*** Opening of Task inputs ***
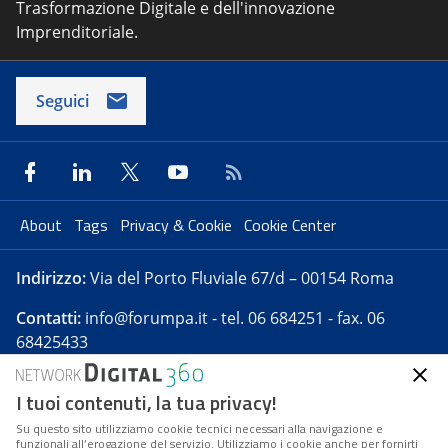
Trasformazione Digitale e dell'innovazione
Imprenditoriale.
Seguici
About
Tags
Privacy & Cookie
Cookie Center
Indirizzo:
Via del Porto Fluviale 67/d – 00154 Roma
Contatti:
info@forumpa.it
- tel. 06 684251 - fax. 06
68425433
I tuoi contenuti, la tua privacy!
Forumpa.it
è una pubblicazione telematica iscritta
presso Registro della stampa del Tribunale di Roma -
Su questo sito utilizziamo cookie tecnici necessari alla navigazione e
funzionali all’erogazione del servizio. Utilizziamo i cookie anche per fornirti
Reg. n. 182 del 2 maggio 2008 - Direttore resp. Michela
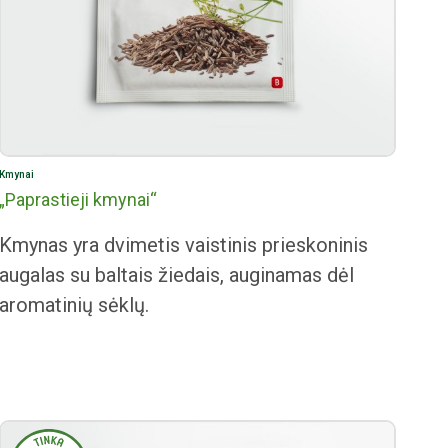
Kmynai
„Paprastieji kmynai“
Kmynas yra dvimetis vaistinis prieskoninis
augalas su baltais žiedais, auginamas dėl
aromatinių sėklų.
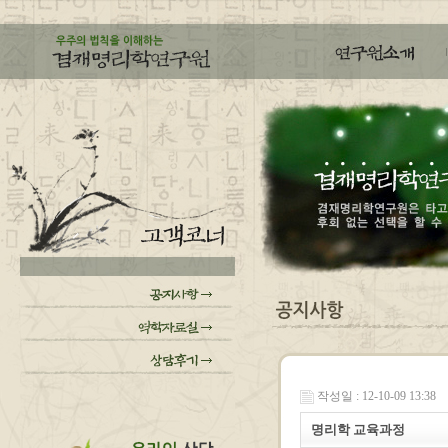
작성일 : 12-10-09 13:38
명리학 교육과정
*** Close of Task inputs ***
Task description: Convert the text lines of the listing above into a single numbered list, one line per item and in their original order, leaving out blank lines and the pictures.

Answer to the exercise:
1. Trasformazione Digitale e dell'innovazione
2. Imprenditoriale.
3. Seguici
4. About
5. Tags
6. Privacy & Cookie
7. Cookie Center
8. Indirizzo:
9. Via del Porto Fluviale 67/d – 00154 Roma
10. Contatti:
11. info@forumpa.it
12. - tel. 06 684251 - fax. 06
13. 68425433
14. I tuoi contenuti, la tua privacy!
15. Forumpa.it
16. è una pubblicazione telematica iscritta
17. presso Registro della stampa del Tribunale di Roma -
18. Su questo sito utilizziamo cookie tecnici necessari alla navigazione e
19. funzionali all’erogazione del servizio. Utilizziamo i cookie anche per fornirti
20. Reg. n. 182 del 2 maggio 2008 - Direttore resp. Michela
21. Kmynai
22. „Paprastieji kmynai“
23. Kmynas yra dvimetis vaistinis prieskoninis
24. augalas su baltais žiedais, auginamas dėl
25. aromatinių sėklų.
26. 작성일 : 12-10-09 13:38
27. 명리학 교육과정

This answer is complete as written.